**TEXT PROVIDED**

____________

The pre-Internet era of TV and radio scooping up all the branding dollars and newspapers and magazines collecting the “Big Sale!” dollars have faded. Dealers have fallen so much in love with interactive media that they’re earmarking 32 percent of their ad budgets for it - more than they spend on any other medium. Those dollars are going principally to banner advertisements and paid search, with additional non-advertising expenditures paying for website design, inventory database management, lead-generation fees and search engine optimization.
The efficiency of the Internet to meet the car-buying public isn’t the main reason advertising channels have changed. The economy has shaken the basic underpinnings of the entire dealership system. In the past four years, an average of 86 new- and used-car dealerships have closed every week. That’s 17,000 fewer advertisers, with a few thousand more expected this year. What’s worse is that the biggest advertisers in the bunch - the mega-dealerships created during the consolidations in the 1980s and 1990s - have been hit hardest. And a new phenomenon - where slightly-used cars are in higher demand than many new cars - is rippling through the marketplace.
There’s a trickle of hope as car sales bounce back and advertising responds accordingly. Last year the total number of new vehicles sold rebounded to 11.6 million after four years of steep decline. They are projected to hit 12.6 million this year, an 8.6 percent increase.

____________

**COLLECTED MATERIAL**
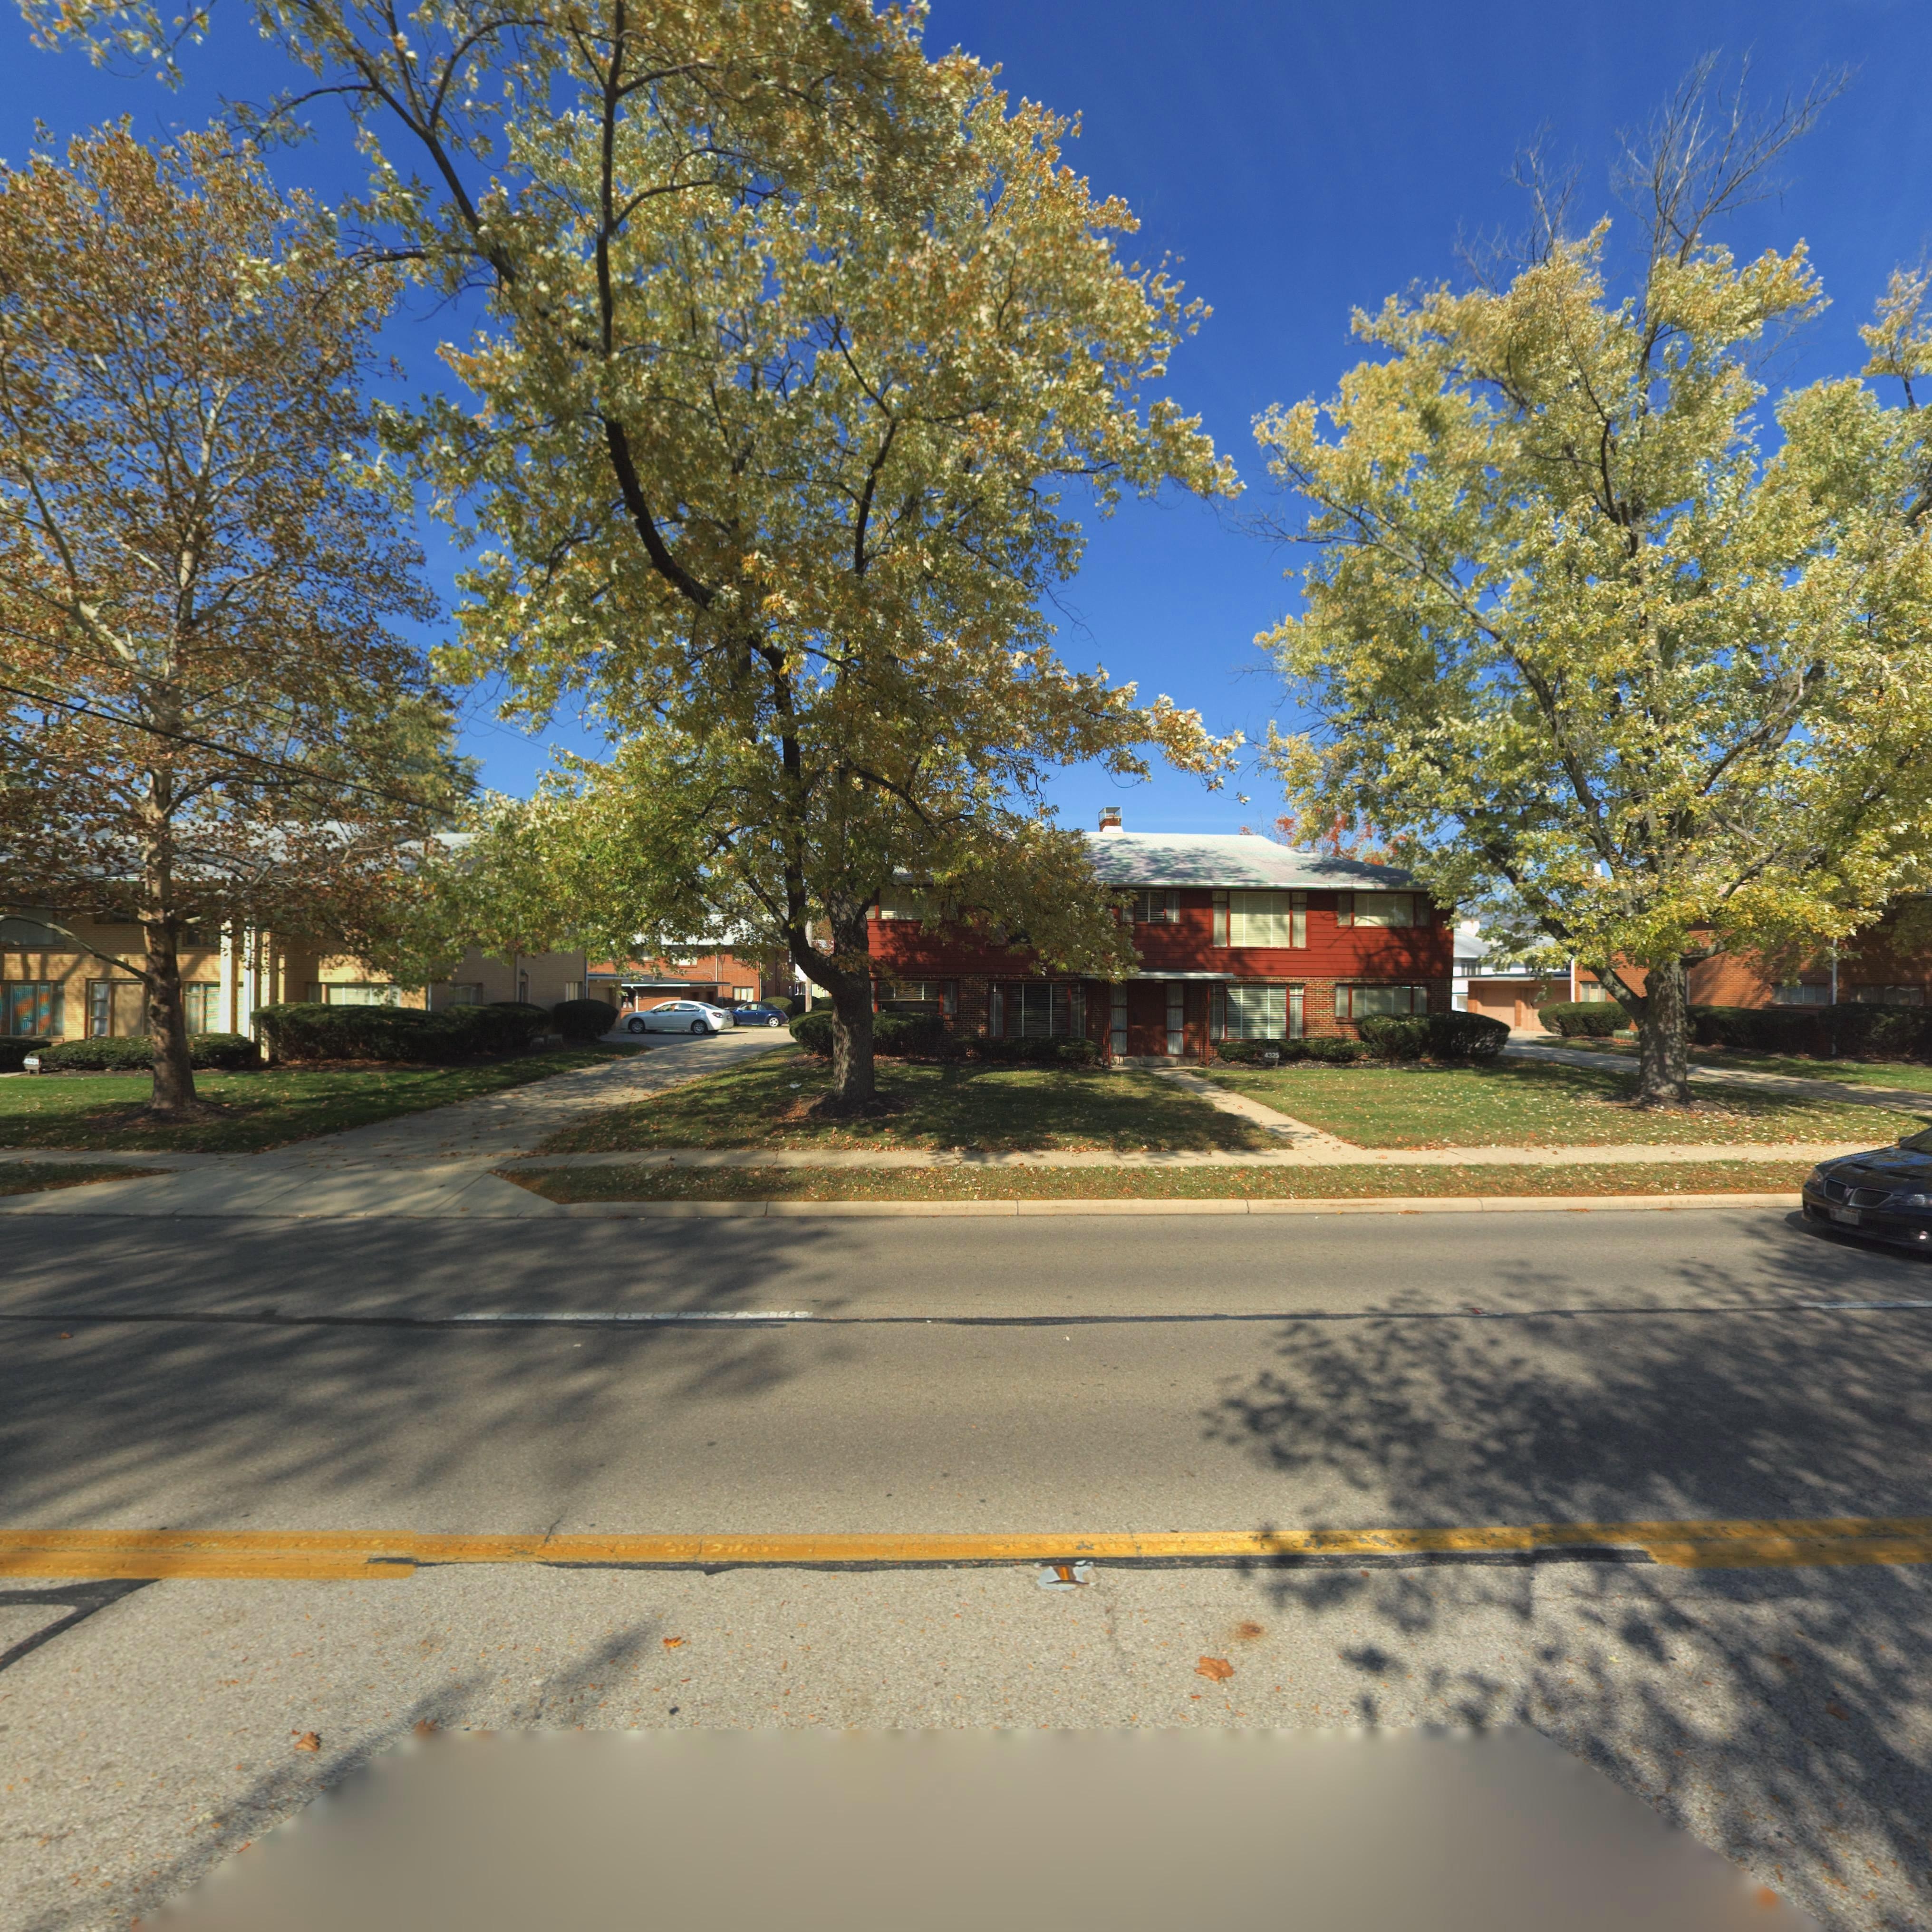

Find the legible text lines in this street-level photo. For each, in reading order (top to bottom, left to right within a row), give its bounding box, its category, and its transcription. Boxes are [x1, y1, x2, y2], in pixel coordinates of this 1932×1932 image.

[1262, 1051, 1280, 1059] StreetNumber: 4325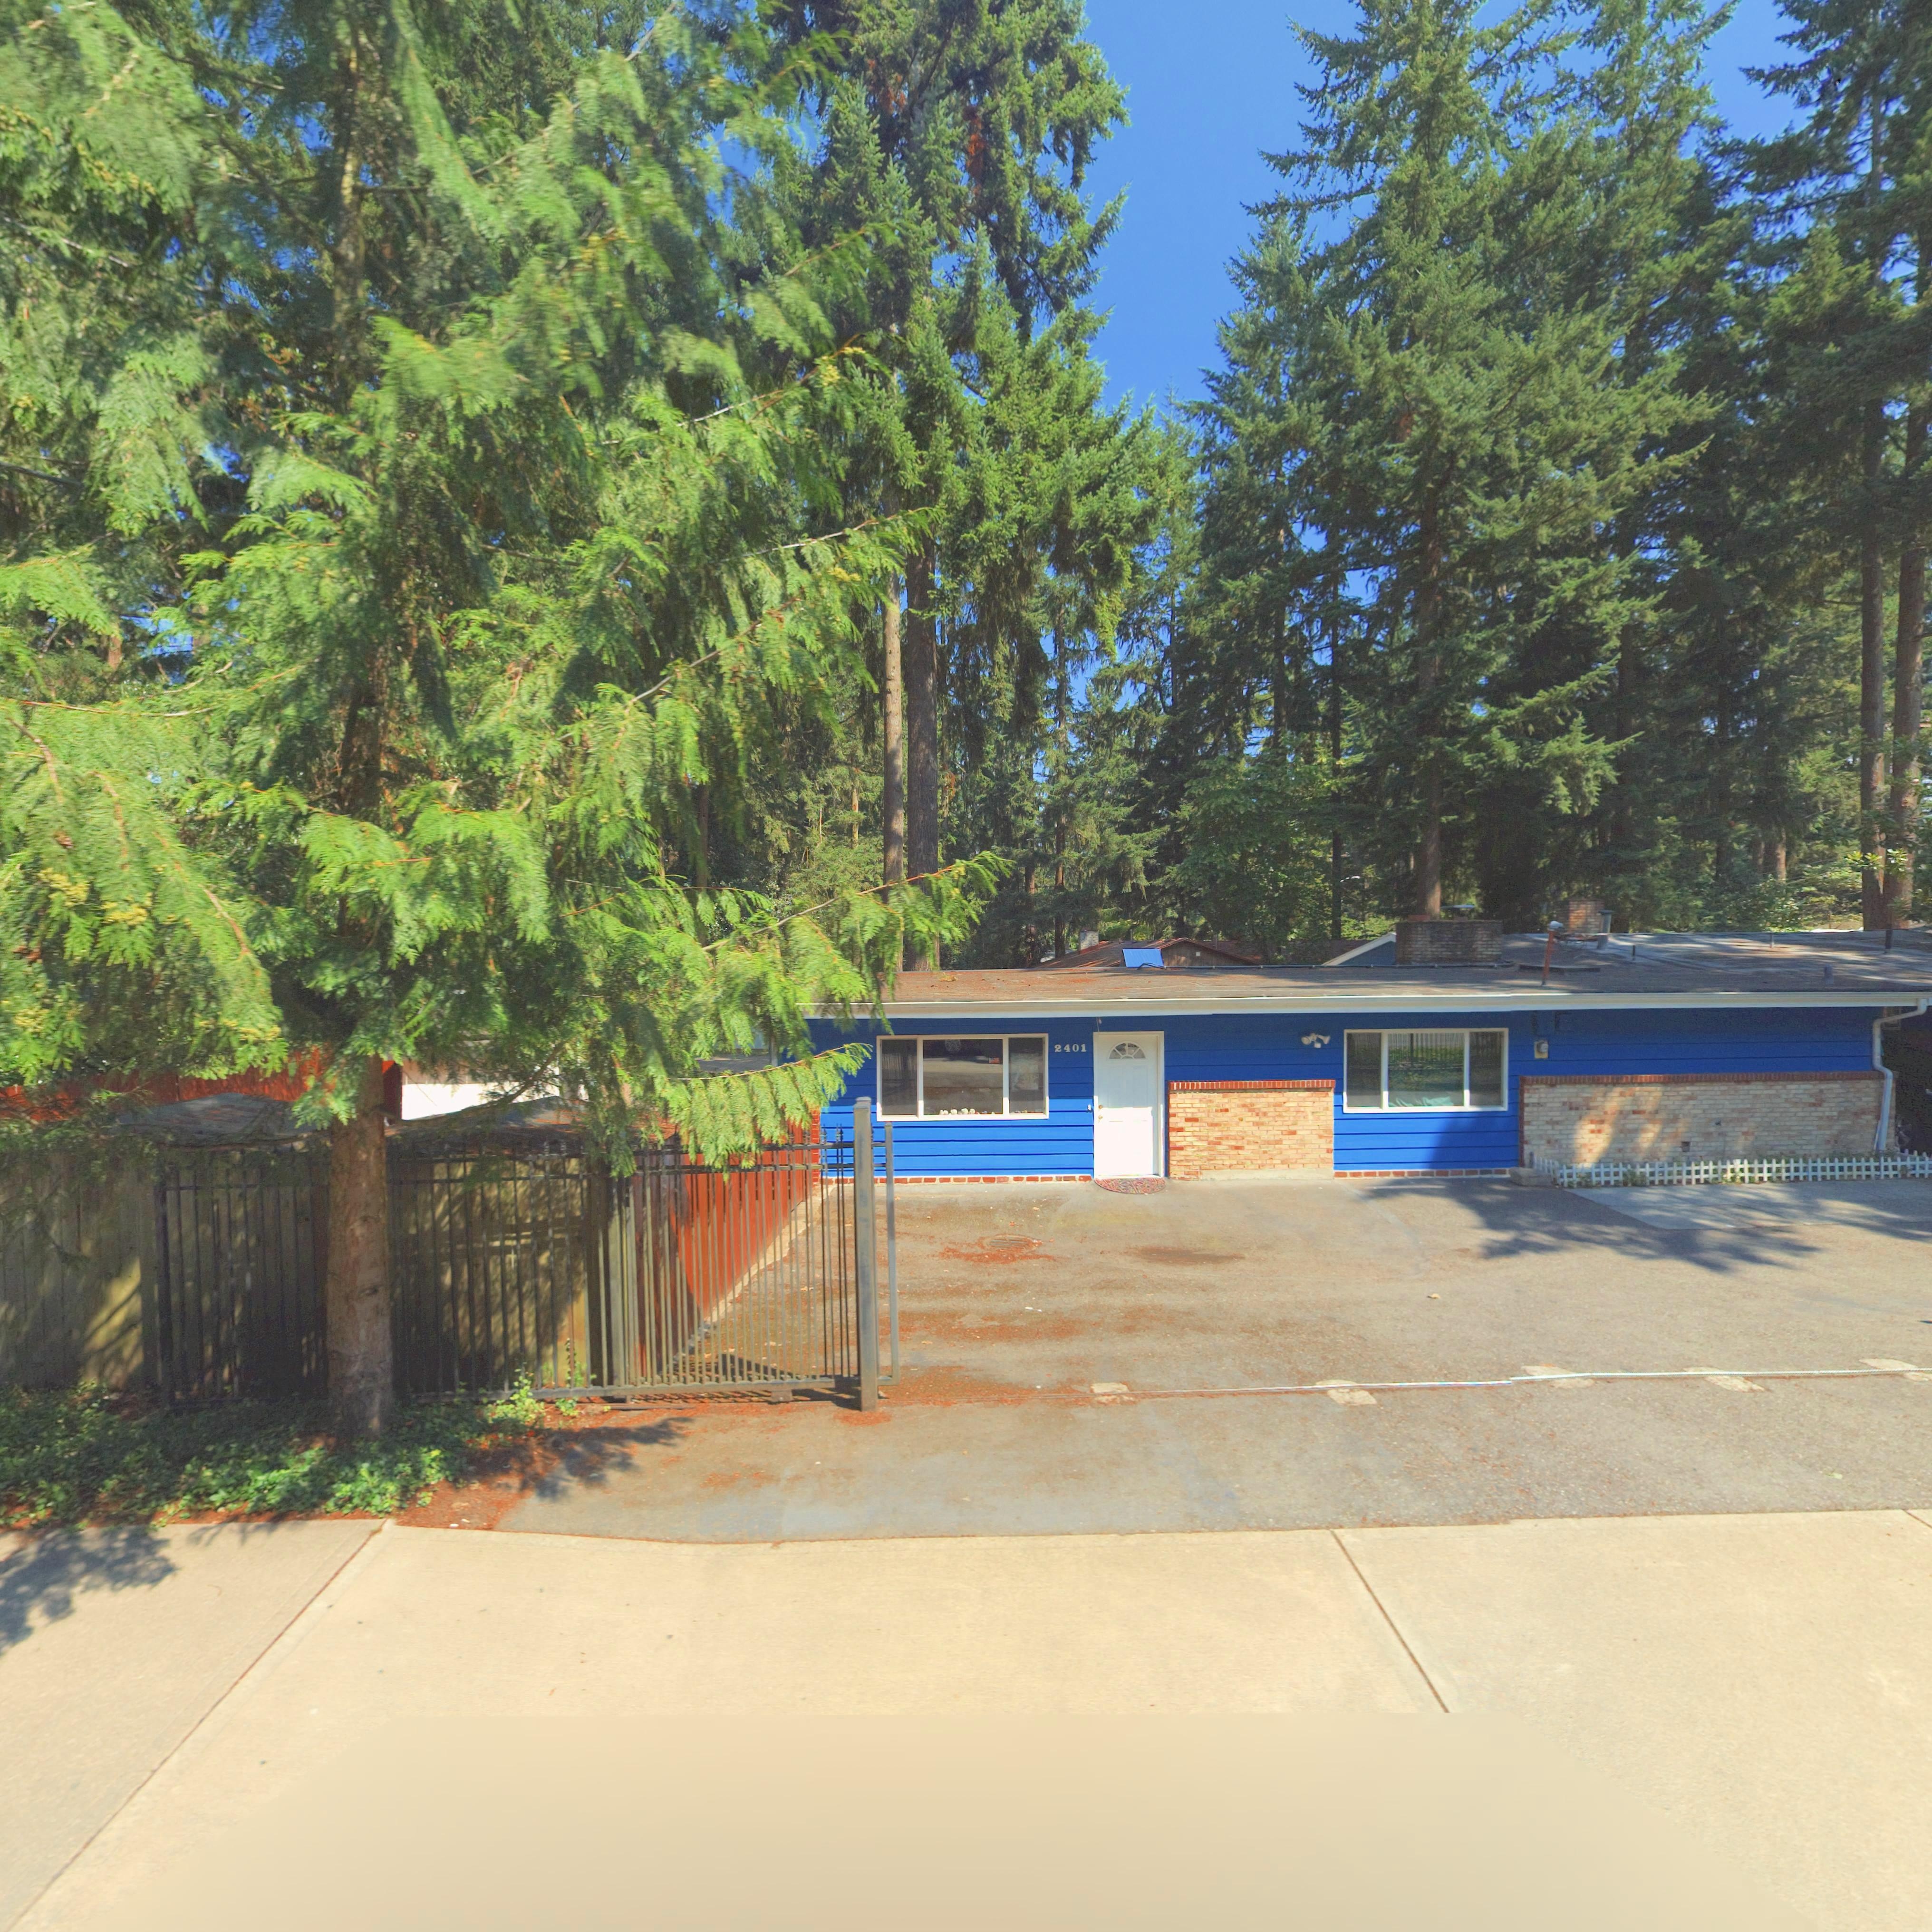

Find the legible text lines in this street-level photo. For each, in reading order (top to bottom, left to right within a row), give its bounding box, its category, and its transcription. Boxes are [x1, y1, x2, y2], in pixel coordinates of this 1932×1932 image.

[1053, 1043, 1088, 1053] StreetNumber: 2401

____________

**PROBLEMS AND TASKS**
**a)** According to the car dealership advertising text, what percentage of their ad budgets are dealers setting aside for interactive media?
**b)** Summarize the car dealership advertising text in two sentences.
**c)** Extend the car dealership advertising text by one paragraph, picking up after its final sentence.
The listing comes from a separate source and has no connection to the car dealership advertising text.

**ANSWERS TO EACH TASK**
**a)** Dealers are earmarking 32 percent of their ad budgets for interactive media.

**b)** Dealers now devote 32 percent of their ad budgets to interactive media, mainly banner ads and paid search, which is more than they spend on any other medium. The bigger shift, however, comes from an economy that has closed an average of 86 dealerships a week over four years and hit the mega-dealerships hardest, though rebounding car sales offer a trickle of hope.

**c)**
What’s in store for new- and used-car automotive advertising? We’re forecasting an overall increase of 7.2 percent, from $21.1 billion in 2010 to $22.6 billion this year. Every medium except yellow pages is seeing an increase in auto advertising this year. The largest percentage increase goes to cinema advertising (up 98 percent, to $246 million), but the largest dollar increase is expected for online media, up 11 percent this year, from $6.6 billion to $7.3 billion.
Our ongoing surveys of local advertisers indicate a continued high interest in online media. In fact, auto dealers are proving to be the most aggressive of all advertisers when it comes to social media and mobile media. Thirty-six percent of them claim to be familiar with mobile advertising opportunities, twice the rate of other local advertisers.